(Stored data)
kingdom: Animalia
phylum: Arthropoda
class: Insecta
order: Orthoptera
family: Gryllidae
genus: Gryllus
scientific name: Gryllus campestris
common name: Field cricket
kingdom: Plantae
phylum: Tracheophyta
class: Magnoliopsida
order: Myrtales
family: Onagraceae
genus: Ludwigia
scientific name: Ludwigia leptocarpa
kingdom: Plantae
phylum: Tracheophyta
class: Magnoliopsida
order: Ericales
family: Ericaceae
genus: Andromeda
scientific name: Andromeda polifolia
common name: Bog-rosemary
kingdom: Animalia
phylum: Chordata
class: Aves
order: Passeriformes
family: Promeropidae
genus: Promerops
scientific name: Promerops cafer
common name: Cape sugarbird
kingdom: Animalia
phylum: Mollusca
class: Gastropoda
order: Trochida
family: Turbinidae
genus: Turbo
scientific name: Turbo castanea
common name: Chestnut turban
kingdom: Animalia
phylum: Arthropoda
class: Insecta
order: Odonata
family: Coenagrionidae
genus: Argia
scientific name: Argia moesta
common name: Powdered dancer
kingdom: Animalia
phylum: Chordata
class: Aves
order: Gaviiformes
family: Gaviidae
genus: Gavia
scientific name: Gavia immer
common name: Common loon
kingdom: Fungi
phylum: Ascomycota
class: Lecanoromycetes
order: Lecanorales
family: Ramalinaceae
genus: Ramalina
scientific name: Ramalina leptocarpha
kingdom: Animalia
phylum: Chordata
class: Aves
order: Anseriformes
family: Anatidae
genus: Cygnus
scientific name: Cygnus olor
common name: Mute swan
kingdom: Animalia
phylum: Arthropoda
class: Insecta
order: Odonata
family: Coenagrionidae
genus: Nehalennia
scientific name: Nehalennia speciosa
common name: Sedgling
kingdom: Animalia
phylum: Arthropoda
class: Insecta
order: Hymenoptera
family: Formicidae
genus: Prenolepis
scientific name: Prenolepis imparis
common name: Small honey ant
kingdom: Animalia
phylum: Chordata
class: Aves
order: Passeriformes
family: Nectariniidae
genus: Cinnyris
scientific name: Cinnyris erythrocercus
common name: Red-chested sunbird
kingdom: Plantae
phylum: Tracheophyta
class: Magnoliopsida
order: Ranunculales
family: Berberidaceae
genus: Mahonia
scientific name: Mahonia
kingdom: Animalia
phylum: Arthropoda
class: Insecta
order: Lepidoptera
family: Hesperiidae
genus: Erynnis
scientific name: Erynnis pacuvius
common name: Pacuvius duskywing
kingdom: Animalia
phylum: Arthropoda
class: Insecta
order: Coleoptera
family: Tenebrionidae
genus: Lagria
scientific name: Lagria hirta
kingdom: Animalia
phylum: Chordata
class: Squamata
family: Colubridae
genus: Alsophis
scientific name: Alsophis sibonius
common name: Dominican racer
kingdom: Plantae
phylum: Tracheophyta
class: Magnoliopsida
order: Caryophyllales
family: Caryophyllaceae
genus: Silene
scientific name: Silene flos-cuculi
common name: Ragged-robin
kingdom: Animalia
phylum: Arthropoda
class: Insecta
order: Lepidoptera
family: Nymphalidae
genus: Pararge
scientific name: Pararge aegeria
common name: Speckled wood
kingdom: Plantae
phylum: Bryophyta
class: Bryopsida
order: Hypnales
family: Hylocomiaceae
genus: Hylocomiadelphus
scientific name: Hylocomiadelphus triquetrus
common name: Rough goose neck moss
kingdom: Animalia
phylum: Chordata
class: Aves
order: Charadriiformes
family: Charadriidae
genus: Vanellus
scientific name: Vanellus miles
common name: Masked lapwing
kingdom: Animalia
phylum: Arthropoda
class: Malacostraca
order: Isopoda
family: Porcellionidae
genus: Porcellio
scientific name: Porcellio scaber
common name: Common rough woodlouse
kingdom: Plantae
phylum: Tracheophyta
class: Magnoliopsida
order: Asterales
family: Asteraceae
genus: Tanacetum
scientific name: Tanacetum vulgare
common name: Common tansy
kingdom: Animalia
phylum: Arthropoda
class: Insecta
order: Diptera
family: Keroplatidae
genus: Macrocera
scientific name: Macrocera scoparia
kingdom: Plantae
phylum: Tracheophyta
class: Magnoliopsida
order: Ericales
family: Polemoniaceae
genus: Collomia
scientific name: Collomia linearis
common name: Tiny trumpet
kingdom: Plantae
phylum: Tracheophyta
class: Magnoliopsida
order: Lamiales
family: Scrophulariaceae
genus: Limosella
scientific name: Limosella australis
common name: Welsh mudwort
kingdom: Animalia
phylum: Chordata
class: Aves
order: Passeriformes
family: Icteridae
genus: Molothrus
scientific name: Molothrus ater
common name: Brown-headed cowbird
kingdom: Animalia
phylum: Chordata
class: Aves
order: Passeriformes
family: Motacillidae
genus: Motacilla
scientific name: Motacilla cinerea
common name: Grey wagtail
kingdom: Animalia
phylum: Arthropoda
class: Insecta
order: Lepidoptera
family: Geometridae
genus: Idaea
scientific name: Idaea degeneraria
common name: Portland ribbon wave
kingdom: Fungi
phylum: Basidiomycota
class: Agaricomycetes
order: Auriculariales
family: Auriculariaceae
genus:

* [SHORT EXERCISE]:
Can you output, verbatim, the lines of the rows from the one containing "family: Polemoniaceae" through the last line of the rows, both ends included, and nothing else?

* [ANSWER TO THE EXERCISE]:
family: Polemoniaceae
genus: Collomia
scientific name: Collomia linearis
common name: Tiny trumpet
kingdom: Plantae
phylum: Tracheophyta
class: Magnoliopsida
order: Lamiales
family: Scrophulariaceae
genus: Limosella
scientific name: Limosella australis
common name: Welsh mudwort
kingdom: Animalia
phylum: Chordata
class: Aves
order: Passeriformes
family: Icteridae
genus: Molothrus
scientific name: Molothrus ater
common name: Brown-headed cowbird
kingdom: Animalia
phylum: Chordata
class: Aves
order: Passeriformes
family: Motacillidae
genus: Motacilla
scientific name: Motacilla cinerea
common name: Grey wagtail
kingdom: Animalia
phylum: Arthropoda
class: Insecta
order: Lepidoptera
family: Geometridae
genus: Idaea
scientific name: Idaea degeneraria
common name: Portland ribbon wave
kingdom: Fungi
phylum: Basidiomycota
class: Agaricomycetes
order: Auriculariales
family: Auriculariaceae
genus:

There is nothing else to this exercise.